Thanks for your comments. Yes, Teneyes, the bus setup and the trigger setup are good. My 115200 baud tests use a 1000-byte stream, output at full rate i.e. there is only approx 2 usec from the end of a stop bit to the beginning of the next start bit. The waveform quality and timing is excellent. I have tested different memory sizes, starting with a fast time/div setting, and repeating with slower time/div until it fails. Here are simple results:
Memory = 1.4MB
Works at 2msec/div, 5msec/div (probably also at shorter rates).
Fails at 10, 20, 50, ... ms/div
Memory = 14MB
Works at 2msec/div, 5msec/div (probably also at shorter rates).
Fails at 10, 20, 50, ... ms/div
Memory = 140MB
Works at 2msec/div, 5msec/div, 10msec/div, 20msec/div (probably also at shorter rates).

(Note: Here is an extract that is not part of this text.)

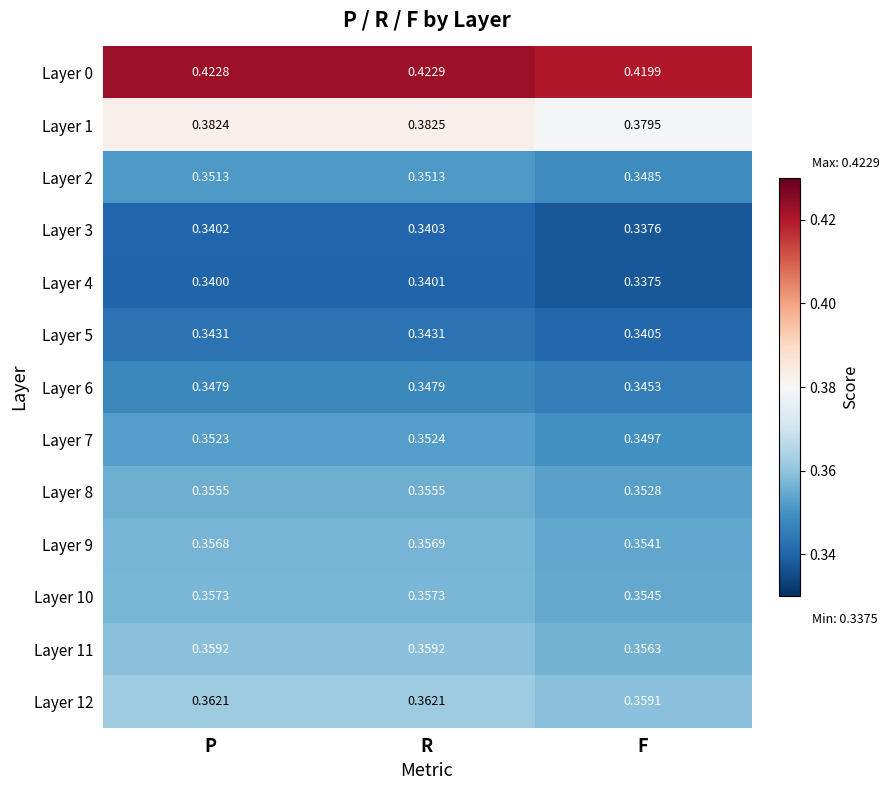

Which series has the largest total across all categories?

Layer 0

Fails at 50, 100 ... ms/div
Obviously, as the time/div goes up, the sampling rate decreases, for a given memory size. But the sampling rates at which it works and at which it fails are not consistent across the different memory sizes. I really can't see the logic behind the failures.
Maybe it's something to do with their algorithm. Certainly its fast, only taking 2-3 seconds (although panning back and forward is painful). My Tektronix MSO4034 takes nearly a minute to decode 10MB of memory, but it works every time, every setting, no problem.

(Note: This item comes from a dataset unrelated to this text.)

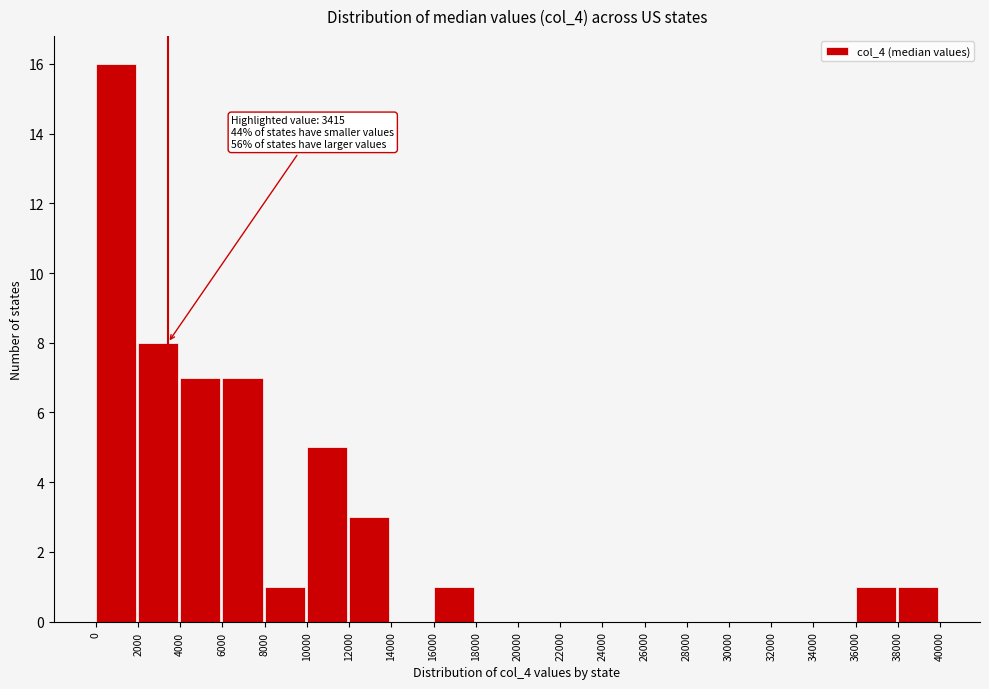

Over which range of the x-axis is the bar tallest?

0 to 2000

Another gripe: Trying to set a USER baud rate is a lost cause on this scope. The numbers change nice and smoothly for a while, then suddenly jump wildly, by hundreds-to-thousands of counts. Turning the knob backwards a little (if the numbers had jumped forward) will often produce a jump back to near the value that you were at when the first jump occurred. Or not!